Data records:
+--

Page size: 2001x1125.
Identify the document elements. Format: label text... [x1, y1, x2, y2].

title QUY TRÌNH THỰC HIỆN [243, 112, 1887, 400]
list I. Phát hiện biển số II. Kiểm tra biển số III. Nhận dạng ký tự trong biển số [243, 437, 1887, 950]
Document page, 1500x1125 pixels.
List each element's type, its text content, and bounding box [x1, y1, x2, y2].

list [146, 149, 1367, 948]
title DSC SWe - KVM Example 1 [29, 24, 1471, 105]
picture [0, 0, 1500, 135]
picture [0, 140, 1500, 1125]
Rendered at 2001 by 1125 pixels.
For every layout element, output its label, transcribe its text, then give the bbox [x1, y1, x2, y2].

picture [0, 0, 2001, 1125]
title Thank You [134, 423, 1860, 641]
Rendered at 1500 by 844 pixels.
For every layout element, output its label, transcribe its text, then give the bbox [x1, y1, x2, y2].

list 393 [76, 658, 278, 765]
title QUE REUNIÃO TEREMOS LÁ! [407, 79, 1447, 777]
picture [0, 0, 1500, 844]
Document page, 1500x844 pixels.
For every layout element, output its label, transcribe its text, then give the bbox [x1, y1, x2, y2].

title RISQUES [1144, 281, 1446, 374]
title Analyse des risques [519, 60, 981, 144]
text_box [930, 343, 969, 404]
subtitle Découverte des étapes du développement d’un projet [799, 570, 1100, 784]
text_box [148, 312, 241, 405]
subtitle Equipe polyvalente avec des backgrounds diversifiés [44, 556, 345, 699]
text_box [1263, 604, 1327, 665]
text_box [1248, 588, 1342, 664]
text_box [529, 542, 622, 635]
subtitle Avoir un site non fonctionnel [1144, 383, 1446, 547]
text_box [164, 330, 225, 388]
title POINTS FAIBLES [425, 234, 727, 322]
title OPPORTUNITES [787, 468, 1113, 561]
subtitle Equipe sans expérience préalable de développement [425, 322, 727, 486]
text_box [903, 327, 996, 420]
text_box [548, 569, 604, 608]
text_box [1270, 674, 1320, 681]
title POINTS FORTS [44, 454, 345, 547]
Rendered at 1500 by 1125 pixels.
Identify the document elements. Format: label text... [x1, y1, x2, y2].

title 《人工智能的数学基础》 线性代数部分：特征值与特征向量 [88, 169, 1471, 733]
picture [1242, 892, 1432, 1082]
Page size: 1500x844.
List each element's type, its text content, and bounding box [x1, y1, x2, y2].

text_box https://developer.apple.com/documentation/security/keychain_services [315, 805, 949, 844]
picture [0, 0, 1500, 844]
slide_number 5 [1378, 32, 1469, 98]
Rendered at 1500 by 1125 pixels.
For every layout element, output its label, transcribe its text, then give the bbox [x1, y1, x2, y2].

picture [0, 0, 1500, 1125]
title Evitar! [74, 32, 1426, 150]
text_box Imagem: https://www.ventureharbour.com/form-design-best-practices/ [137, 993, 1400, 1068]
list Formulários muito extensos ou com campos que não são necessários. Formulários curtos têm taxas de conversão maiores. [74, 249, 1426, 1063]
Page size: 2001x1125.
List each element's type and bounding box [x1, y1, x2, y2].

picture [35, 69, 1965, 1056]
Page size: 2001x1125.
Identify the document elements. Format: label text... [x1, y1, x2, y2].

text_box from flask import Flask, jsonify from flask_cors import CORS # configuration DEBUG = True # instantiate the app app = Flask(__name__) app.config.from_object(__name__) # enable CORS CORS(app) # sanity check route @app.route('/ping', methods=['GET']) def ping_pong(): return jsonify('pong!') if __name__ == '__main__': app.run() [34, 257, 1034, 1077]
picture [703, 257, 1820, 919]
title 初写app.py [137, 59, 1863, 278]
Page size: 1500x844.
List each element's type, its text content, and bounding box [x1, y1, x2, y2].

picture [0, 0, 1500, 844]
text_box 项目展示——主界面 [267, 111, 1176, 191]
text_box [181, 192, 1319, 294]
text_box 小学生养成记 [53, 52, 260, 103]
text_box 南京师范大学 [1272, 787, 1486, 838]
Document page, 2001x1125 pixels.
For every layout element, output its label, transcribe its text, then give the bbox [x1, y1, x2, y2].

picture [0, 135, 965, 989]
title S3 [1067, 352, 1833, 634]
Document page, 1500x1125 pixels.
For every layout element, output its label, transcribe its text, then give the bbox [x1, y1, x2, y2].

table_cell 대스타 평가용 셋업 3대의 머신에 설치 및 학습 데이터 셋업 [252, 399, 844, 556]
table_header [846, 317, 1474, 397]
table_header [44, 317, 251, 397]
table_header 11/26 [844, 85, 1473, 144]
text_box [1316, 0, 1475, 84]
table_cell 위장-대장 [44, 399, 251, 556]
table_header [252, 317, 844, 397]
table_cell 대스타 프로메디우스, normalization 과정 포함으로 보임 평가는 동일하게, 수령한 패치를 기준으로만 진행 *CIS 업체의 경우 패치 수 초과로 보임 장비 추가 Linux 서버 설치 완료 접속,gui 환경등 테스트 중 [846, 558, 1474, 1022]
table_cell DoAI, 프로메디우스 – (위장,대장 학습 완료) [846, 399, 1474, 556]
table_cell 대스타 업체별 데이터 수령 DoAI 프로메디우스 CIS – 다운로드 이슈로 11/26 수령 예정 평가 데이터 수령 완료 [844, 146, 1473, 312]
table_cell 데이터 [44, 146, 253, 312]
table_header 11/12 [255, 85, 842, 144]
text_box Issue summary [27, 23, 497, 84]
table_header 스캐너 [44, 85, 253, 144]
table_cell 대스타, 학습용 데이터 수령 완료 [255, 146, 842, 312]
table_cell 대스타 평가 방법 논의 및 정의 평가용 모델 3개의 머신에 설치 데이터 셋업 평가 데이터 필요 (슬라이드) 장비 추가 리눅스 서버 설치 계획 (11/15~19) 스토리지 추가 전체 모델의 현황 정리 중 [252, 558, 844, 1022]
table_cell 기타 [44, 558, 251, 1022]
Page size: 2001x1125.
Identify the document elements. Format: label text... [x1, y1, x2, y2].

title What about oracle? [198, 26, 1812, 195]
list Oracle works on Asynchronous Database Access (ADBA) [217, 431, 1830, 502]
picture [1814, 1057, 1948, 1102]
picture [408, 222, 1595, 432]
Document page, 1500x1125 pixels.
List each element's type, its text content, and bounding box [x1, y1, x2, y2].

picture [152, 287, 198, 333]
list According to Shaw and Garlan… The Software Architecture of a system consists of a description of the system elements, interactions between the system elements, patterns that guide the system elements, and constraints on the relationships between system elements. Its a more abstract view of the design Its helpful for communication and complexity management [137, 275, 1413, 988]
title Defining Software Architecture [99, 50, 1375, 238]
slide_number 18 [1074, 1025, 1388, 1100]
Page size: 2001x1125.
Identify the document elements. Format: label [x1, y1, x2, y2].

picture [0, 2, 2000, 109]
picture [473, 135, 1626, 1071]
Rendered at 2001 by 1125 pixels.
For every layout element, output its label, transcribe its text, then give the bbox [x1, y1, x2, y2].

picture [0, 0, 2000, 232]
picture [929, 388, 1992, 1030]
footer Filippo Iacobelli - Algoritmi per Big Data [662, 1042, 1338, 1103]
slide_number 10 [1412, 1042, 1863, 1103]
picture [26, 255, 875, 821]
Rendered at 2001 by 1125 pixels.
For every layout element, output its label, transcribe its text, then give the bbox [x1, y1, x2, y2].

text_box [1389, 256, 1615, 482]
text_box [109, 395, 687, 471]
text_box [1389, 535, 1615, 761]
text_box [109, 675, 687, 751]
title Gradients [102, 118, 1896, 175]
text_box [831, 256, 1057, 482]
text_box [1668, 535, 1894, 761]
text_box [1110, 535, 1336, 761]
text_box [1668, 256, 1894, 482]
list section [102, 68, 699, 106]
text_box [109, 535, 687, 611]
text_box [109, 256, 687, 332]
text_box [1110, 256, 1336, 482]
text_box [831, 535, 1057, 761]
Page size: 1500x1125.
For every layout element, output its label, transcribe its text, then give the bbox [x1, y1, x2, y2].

+--

→ **WHAT IS REQUIRED**
Only the lines from the top of the data through the line that contains "Document page, 1500x844 pixels." should be quoted, exactly as they stand.

→ **FINISHED TASK**
Page size: 2001x1125.
Identify the document elements. Format: label text... [x1, y1, x2, y2].

title QUY TRÌNH THỰC HIỆN [243, 112, 1887, 400]
list I. Phát hiện biển số II. Kiểm tra biển số III. Nhận dạng ký tự trong biển số [243, 437, 1887, 950]
Document page, 1500x1125 pixels.
List each element's type, its text content, and bounding box [x1, y1, x2, y2].

list [146, 149, 1367, 948]
title DSC SWe - KVM Example 1 [29, 24, 1471, 105]
picture [0, 0, 1500, 135]
picture [0, 140, 1500, 1125]
Rendered at 2001 by 1125 pixels.
For every layout element, output its label, transcribe its text, then give the bbox [x1, y1, x2, y2].

picture [0, 0, 2001, 1125]
title Thank You [134, 423, 1860, 641]
Rendered at 1500 by 844 pixels.
For every layout element, output its label, transcribe its text, then give the bbox [x1, y1, x2, y2].

list 393 [76, 658, 278, 765]
title QUE REUNIÃO TEREMOS LÁ! [407, 79, 1447, 777]
picture [0, 0, 1500, 844]
Document page, 1500x844 pixels.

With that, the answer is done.